Perhaps the oldest existing Rani Sati temple outside Jhunjhunu dates to 1837 and is located at Kankurgachi in Kolkata. Hundreds of other Rani Sati temples are located in Bombay, Delhi, Varanasi, Kolkata, Hyderabad and other places in India, as well as in Rangoon, Bangkok, Singapore, Hong Kong, Japan and the United States. On 1 December 1980, a public procession taken out by Rani Sati devotees in New Delhi to celebrate the construction of a new Rani Sati temple in the city was protested against by feminists and those opposed to the practice of sati. This led to discussions in both houses of the Indian Parliament over promotion of the practice of sati, and Prime Minister of India Indira Gandhi halted construction of the new temple, calling satipuja (worship of satis) a "barbaric medieval, and illegal" practice.

In 1996, many of Rani Sati devotees celebrated the 400th anniversary of her supposed birthday on 4 December, including at a large public yagna near the temple at Jhunjhunu (the date was possibly picked in tacit protest of the formal banning of sati in Bengal Presidency by Lord Lord William Bentinck on 4 December 1829.)

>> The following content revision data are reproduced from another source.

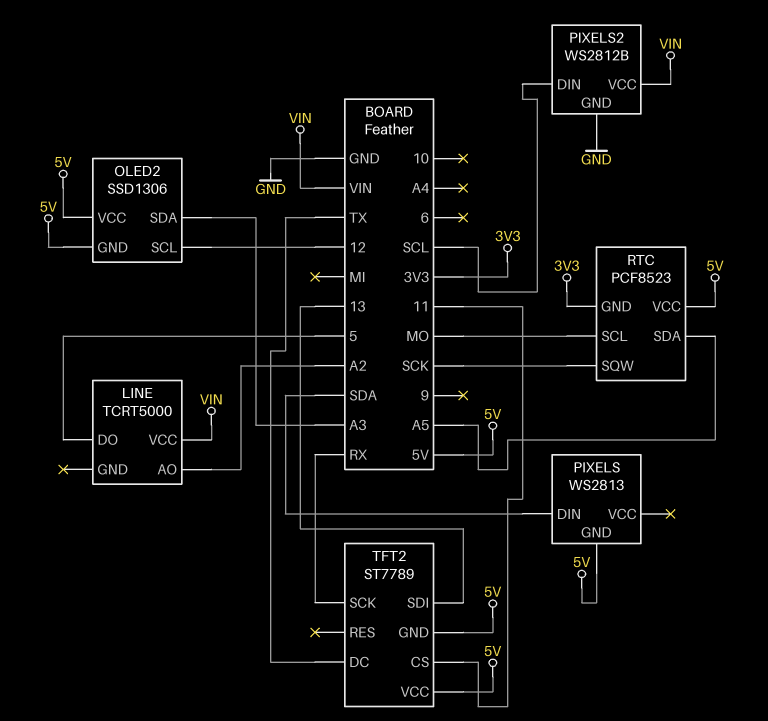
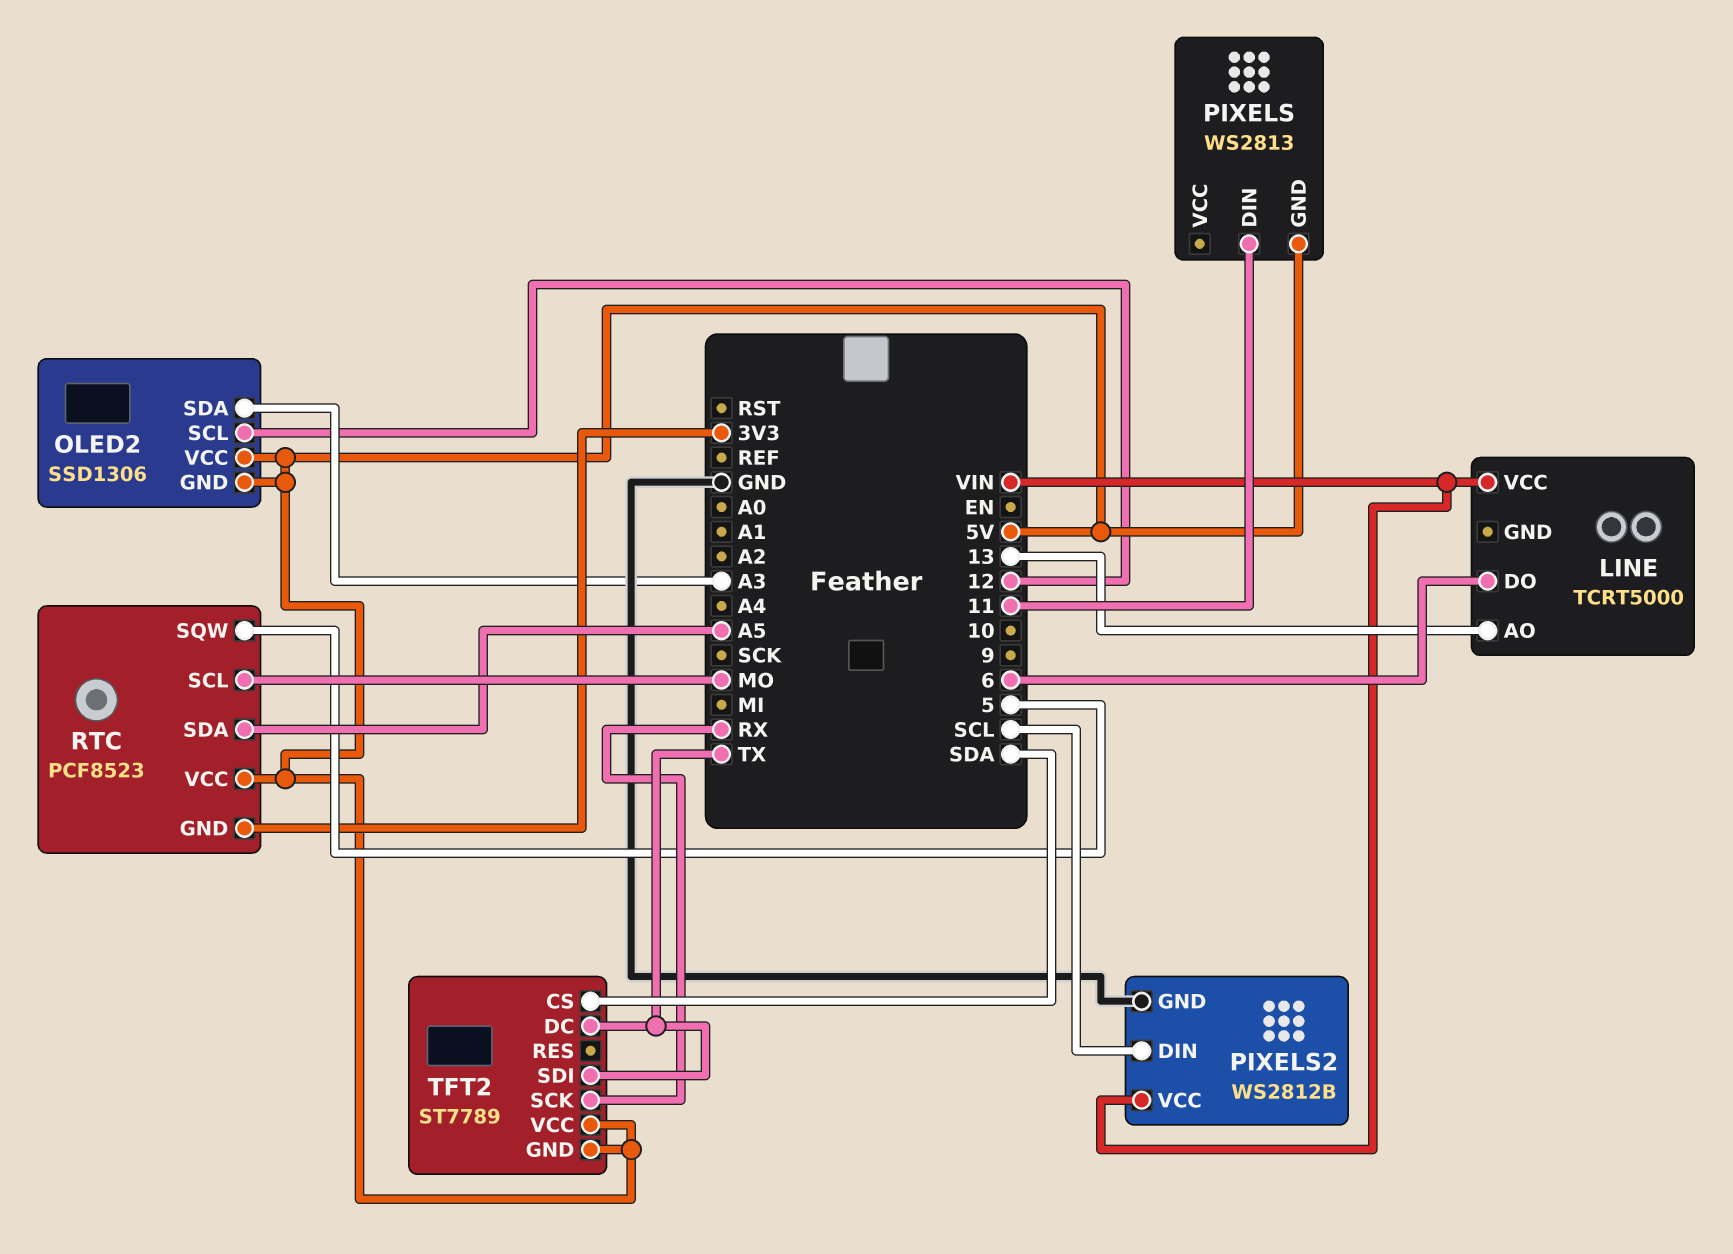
LINE pin AO: A2 -> 13
LINE pin DO: 5 -> 6
PIXELS pin DIN: SDA -> 11
RTC pin SQW: SCK -> 5
TFT2 pin CS: 11 -> SDA
TFT2 pin SDI: 13 -> TX

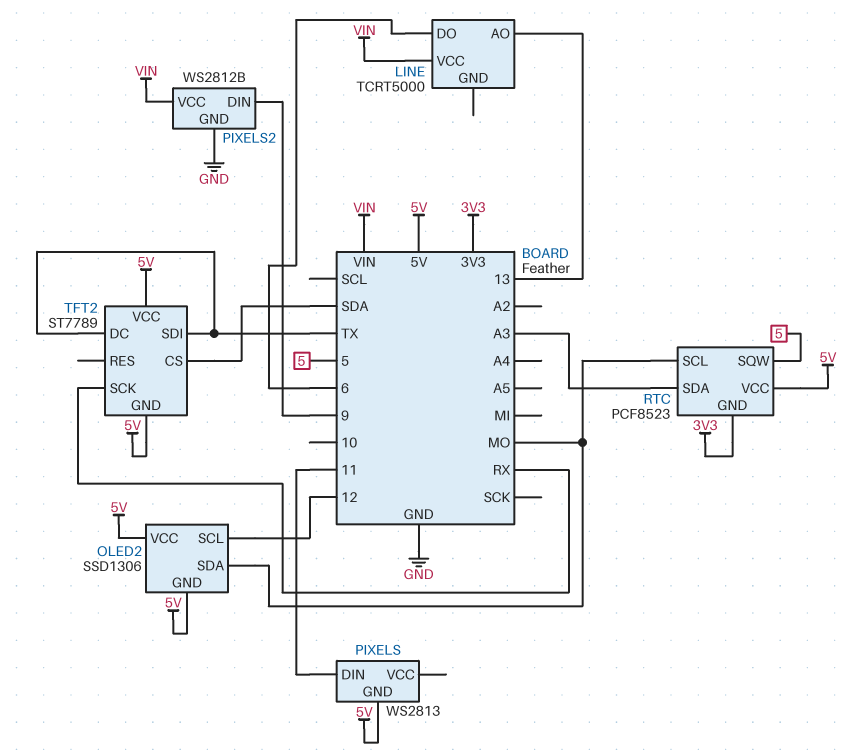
OLED2 pin SDA: A3 -> MO
PIXELS2 pin DIN: SCL -> 9
RTC pin SDA: A5 -> A3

On 20 November 2015 it's been marked as 734 Birthday of Dadi Rani Sati

==Roop Kanwar controversy==

The practice of worshiping satis has often been subject of controversy in India, and the Rani Sati Temple at Jhunjhunu came under particularly harsh spot-light when an 18-year widow Roop Kanwar (who was reported to be a devotee of Rani Sati) committed sati in 1987 in the nearby town of Deorala. Following Kanwar's immolation, the Indian government issued an order proscribing the 'glorification of Sati', and tried banning the annual fair at Jhunjhunu. The Calcutta High Court lifted the ban, and on appeal, the Supreme Court of India modified it to allow worship of Rani Sati within the temple while forbidding the celebration of her sati through the chunari ceremonies in which brides seek the Goddess's blessings by offering her their bridal veils. The court also disallowed the fair, which is held on the temple's outer grounds. However the controversy and court decisions, brought even greater attention to the town of Deorala and the Rani Sati temple, and attracted thousands of pilgrims to the temple and the fair that year. Elsewhere in India, while many Rani Sati temples halted their public celebrations soon after Roop Kanwar's death, their activities resumed within a few years.